Pierre Latour (TotalEnergies) scored the seventh victory of his career with a late burst on stage 1 of the Boucles de la Mayenne.
The Frenchman attacked with just over 1km to go on the rolling 166km stage from Saint-Berthevin to Juvigné to catch the fastmen out and solo to the win, three seconds ahead of anyone else.
Behind him, Biniam Girmay (Intermarché-Wanty) sped to second place ahead of Paul Penhoët (Groupama-FDJ) in the bunch sprint. Jelte Krijnsen (Jayco-AlUla) and Giacomo Nizzolo (Q36.5) filled out the top five.
The stage, coming after Thursday’s prologue won by Groupama-FDJ youngster Thibaud Gruel, was expected to deliver a sprint finish despite the lumpy circuit which concluded the day.
The 1.6km, 3.7% Côte du Pas de Pierre wouldn’t deter the fast finishers, with a group of over 70 making the finish to duke it out for the win once the breakaway – Clément Izquierdo (Cofidis), Lenaic Langella (CIC-U-Nantes), Célestin Guillon, Kenny Molly (Van Rysel-Roubaix) – was caught 11km out.
Attacks flew later on, with Clément Venturini (Arkéa-B&B Hotels), Anton Charmig (XDS-Astana), and, lastly, Joris Chaussinand (CIC-U-Nantes), among those attempting to get away. Once the latter was brought back, it was Latour’s time to shine.
Florian Sénéchal (Arkéa-B&B Hotels) launched first, followed by the 31-year-old Latour.

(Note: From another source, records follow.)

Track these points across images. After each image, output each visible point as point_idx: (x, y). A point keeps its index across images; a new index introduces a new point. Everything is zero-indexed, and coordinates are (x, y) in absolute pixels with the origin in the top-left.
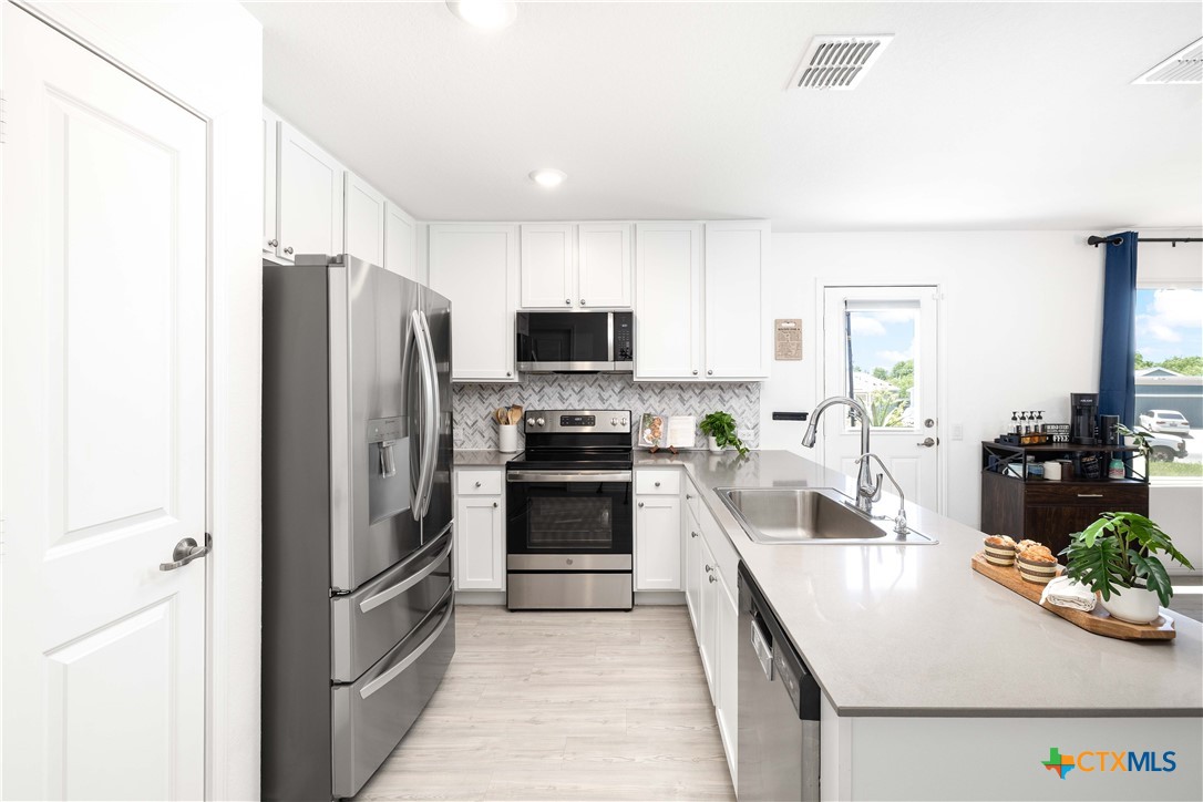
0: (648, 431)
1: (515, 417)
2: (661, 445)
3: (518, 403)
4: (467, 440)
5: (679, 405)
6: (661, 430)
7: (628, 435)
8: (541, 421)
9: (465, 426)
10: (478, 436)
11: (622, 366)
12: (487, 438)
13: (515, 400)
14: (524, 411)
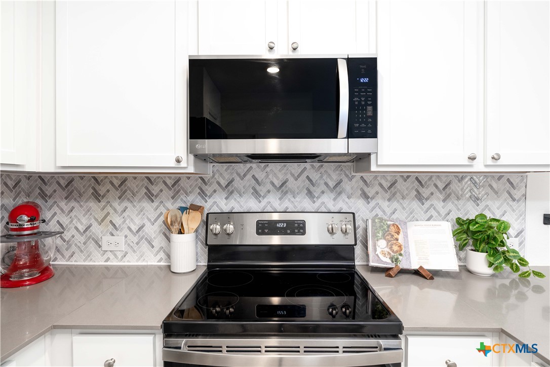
0: (382, 244)
1: (193, 221)
2: (403, 265)
3: (199, 202)
4: (130, 251)
5: (415, 204)
6: (401, 241)
7: (350, 248)
8: (230, 228)
9: (127, 232)
10: (145, 245)
11: (359, 145)
12: (156, 249)
13: (194, 198)
14: (206, 212)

He immediately opened a gap to the rest of the hopefuls, one which he held during the final kilometre and converted into the stage win.
Prologue winner Gruel continues in the race lead following stage 1. He holds a three-second lead over Benoît Cosnefroy (Decathlon AG2R La Mondiale), while Cosnefroy’s teammate Paul Lapeira lies in third overall at six seconds.